Only limited quantities of phosphate are stored within cells, and most tissues depend upon ECF Pi for their metabolic phosphate. When ECF Pi levels are low, cellular dysfunction follows. At a whole organism level, the effects of hypophosphatemia include anorexia, anemia, muscle weakness, bone pain, rickets and osteomalacia, general debility, increased susceptibility to infection, paresthesias, ataxia, confusion, and even death (Lotz et al., 1968). The muscle weakness, which involves especially proximal muscle groups when prolonged or severe, can lead to muscle fiber degeneration. The skeleton will exhibit either rickets in children or osteomalacia in adults. In both, the disorder consists of a failure to mineralize forming growth plate cartilage or bone matrix, together with impairment of chondroblast and osteoblast function (Lotz et al., 1968). These severe manifestations are usually confined to situations in which ECF Pi falls below ~0.3 mmol/liter (0.9 mg/dl).

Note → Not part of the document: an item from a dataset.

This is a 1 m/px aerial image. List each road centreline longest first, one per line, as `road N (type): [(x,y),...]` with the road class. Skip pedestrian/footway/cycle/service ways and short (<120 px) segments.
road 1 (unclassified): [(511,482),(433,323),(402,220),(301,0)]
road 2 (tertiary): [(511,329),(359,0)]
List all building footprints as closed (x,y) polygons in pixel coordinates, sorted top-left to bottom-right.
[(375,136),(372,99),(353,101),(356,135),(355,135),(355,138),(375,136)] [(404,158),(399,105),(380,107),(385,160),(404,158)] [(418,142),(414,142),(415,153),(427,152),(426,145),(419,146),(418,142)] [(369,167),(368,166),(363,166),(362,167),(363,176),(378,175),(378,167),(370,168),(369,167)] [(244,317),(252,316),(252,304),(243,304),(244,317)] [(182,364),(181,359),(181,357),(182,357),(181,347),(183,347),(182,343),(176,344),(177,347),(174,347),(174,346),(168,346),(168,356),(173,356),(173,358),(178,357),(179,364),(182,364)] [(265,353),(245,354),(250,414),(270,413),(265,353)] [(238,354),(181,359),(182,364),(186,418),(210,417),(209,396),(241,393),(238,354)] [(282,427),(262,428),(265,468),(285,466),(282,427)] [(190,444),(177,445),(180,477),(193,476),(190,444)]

Phosphorus is so ubiquitous in various foods that near total starvation is required to produce dietary phosphorus deficiency. However, movement of sugar into cells pulls Pi into the cells as well. Refeeding of energy-depleted individuals, either orally or parenterally, without adequate attention to supplying Pi, can precipitate extreme, even fatal, hypophosphatemia (Bushe, 1986; Dale et al., 1986; Knochel, 1977, 1985; Ritz, 1982; Silvis and Paragas, 1972; Stein et al., 1966; Travis et al., 1971; Young et al., 1985). Such outcomes can occur on recovery from alcoholic bouts, from diabetic ketoacidosis, and on refeeding with calorie-rich sources without paying attention to phosphorus needs. Also, aluminum-containing antacids, by binding diet phosphorus in the gut, can, when consumed in high doses, produce hypophosphatemia in their own right, as well as aggravate phosphate deficiency related to other problems (Lotz et al., 1968).

In full-term infants, severe hypophosphatemia from purely dietary causes is virtually unknown. It is likely to occur only in situations of poorly managed parenteral nutrition (in which intakes of phosphate are inadequate), with inappropriate administration of fluid and electrolyte therapy (which causes excessive renal phosphorus loss), or with rapid refeeding after prolonged dietary restriction (Koo and Tsang, 1997; Weinsier and Krumdieck, 1981). In the case of severely malnourished infants, especially with accompanying severe diarrhea, hypophosphatemia has been reported with an associated hypokalemia and hypotonia (Freiman et al., 1982).